## [Task]
Write out the stretch of the message on the meaning of life below from "From: 1Z <peterdjones.domain.name.hidden>" through "element of Platonism.", word for word.

## [Extract provided]
=== Section Start ===
Re: The Meaning of Life

From: 1Z <peterdjones.domain.name.hidden>
Date: Thu, 04 Jan 2007 05:07:34 -0800

> 1Z wrote:
> >
> >
> > Mark Peaty wrote:
> >> SP: 'using the term "comp" as short for "computationalism" as something
> >> picked up from Bruno. On the face of it, computationalism seems quite
> >> sensible: the best theory of consciousness and the most promising
> >> candidate for producing artificial intelligence/consciousness'
> >
> > What Bruno calls comp isn't standard computationalism, it has
> > an element of Platonism.

Mark Peaty wrote:
> For my benefit, could you flesh that out in plain English please?
=== Section End ===
## [Provided records]
=== Section Start ===
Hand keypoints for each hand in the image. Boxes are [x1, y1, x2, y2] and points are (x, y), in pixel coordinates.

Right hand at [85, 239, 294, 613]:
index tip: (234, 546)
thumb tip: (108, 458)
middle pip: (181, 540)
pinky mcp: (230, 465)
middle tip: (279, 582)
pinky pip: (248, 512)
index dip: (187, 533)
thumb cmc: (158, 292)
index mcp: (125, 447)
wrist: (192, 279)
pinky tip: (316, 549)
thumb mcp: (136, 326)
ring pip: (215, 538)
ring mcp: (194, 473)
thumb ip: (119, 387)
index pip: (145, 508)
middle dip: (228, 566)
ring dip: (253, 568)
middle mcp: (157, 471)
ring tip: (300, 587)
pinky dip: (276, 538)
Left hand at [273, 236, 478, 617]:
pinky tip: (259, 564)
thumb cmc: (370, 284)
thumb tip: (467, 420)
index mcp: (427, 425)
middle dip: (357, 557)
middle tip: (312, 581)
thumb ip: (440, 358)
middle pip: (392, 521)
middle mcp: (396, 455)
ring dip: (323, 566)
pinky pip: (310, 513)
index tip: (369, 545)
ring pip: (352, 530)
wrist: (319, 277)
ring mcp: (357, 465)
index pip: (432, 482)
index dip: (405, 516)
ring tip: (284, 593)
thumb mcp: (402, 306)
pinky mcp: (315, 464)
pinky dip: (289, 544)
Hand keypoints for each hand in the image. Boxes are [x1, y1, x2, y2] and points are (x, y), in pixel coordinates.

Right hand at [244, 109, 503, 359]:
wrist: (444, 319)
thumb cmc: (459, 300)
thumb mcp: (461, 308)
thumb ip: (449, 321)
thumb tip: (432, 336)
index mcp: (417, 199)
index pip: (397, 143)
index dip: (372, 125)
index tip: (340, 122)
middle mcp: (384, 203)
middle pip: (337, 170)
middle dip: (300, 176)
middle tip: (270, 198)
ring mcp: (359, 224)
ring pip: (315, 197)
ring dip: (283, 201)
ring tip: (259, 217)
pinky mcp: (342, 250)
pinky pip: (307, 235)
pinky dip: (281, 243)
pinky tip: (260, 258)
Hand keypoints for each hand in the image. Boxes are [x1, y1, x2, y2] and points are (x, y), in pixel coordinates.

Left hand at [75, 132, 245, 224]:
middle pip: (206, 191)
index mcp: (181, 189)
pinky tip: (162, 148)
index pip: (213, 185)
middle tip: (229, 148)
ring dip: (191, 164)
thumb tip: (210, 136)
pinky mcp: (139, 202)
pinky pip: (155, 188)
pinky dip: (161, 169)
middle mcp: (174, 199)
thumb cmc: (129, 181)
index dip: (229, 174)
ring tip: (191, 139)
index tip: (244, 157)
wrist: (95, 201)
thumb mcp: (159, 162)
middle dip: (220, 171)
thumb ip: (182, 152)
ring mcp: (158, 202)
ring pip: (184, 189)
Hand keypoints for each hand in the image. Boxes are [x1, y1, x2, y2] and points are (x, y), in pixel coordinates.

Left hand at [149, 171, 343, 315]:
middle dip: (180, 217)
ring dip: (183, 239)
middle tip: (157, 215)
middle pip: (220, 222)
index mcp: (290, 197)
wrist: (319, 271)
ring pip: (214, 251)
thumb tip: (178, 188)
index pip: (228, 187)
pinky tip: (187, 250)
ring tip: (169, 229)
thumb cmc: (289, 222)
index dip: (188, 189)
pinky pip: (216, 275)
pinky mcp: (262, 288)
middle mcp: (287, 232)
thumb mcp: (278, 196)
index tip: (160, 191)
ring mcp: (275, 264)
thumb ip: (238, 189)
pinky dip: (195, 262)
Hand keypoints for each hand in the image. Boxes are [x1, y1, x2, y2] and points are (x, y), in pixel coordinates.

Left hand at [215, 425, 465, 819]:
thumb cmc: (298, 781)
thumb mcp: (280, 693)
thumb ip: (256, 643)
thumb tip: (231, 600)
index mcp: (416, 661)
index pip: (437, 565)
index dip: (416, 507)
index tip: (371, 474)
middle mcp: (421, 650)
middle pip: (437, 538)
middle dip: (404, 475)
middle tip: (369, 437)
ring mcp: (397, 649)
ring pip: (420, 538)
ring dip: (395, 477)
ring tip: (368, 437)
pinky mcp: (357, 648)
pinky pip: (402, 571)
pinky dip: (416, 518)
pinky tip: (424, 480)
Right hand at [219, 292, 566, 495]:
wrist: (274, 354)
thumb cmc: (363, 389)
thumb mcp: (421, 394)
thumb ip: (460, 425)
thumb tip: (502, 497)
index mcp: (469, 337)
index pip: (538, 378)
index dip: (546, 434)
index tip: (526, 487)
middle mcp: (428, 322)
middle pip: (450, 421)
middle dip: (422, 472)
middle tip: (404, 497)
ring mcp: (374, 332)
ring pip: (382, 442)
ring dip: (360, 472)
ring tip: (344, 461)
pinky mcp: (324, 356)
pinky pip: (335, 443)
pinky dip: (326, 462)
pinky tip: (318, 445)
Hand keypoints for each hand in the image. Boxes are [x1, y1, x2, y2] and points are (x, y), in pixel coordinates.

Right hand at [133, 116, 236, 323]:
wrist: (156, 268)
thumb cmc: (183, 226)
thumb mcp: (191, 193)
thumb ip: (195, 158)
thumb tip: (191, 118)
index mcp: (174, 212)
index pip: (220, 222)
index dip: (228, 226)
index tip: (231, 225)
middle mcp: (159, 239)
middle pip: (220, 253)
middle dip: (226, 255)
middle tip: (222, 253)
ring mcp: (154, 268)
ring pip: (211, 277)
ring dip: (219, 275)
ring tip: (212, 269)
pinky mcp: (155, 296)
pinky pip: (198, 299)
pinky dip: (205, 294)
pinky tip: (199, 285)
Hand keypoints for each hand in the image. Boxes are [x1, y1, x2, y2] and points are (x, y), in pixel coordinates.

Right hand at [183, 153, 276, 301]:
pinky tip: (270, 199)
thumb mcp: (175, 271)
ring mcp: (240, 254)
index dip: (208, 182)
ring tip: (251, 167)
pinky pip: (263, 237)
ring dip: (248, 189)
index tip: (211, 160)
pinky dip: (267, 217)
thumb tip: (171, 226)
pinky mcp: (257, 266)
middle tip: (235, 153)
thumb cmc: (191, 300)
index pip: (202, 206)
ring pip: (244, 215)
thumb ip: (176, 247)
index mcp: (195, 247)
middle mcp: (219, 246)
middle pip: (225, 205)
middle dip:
=== Section End ===
## [Result of the task]
From: 1Z <peterdjones.domain.name.hidden>
Date: Thu, 04 Jan 2007 05:07:34 -0800

> 1Z wrote:
> >
> >
> > Mark Peaty wrote:
> >> SP: 'using the term "comp" as short for "computationalism" as something
> >> picked up from Bruno. On the face of it, computationalism seems quite
> >> sensible: the best theory of consciousness and the most promising
> >> candidate for producing artificial intelligence/consciousness'
> >
> > What Bruno calls comp isn't standard computationalism, it has
> > an element of Platonism.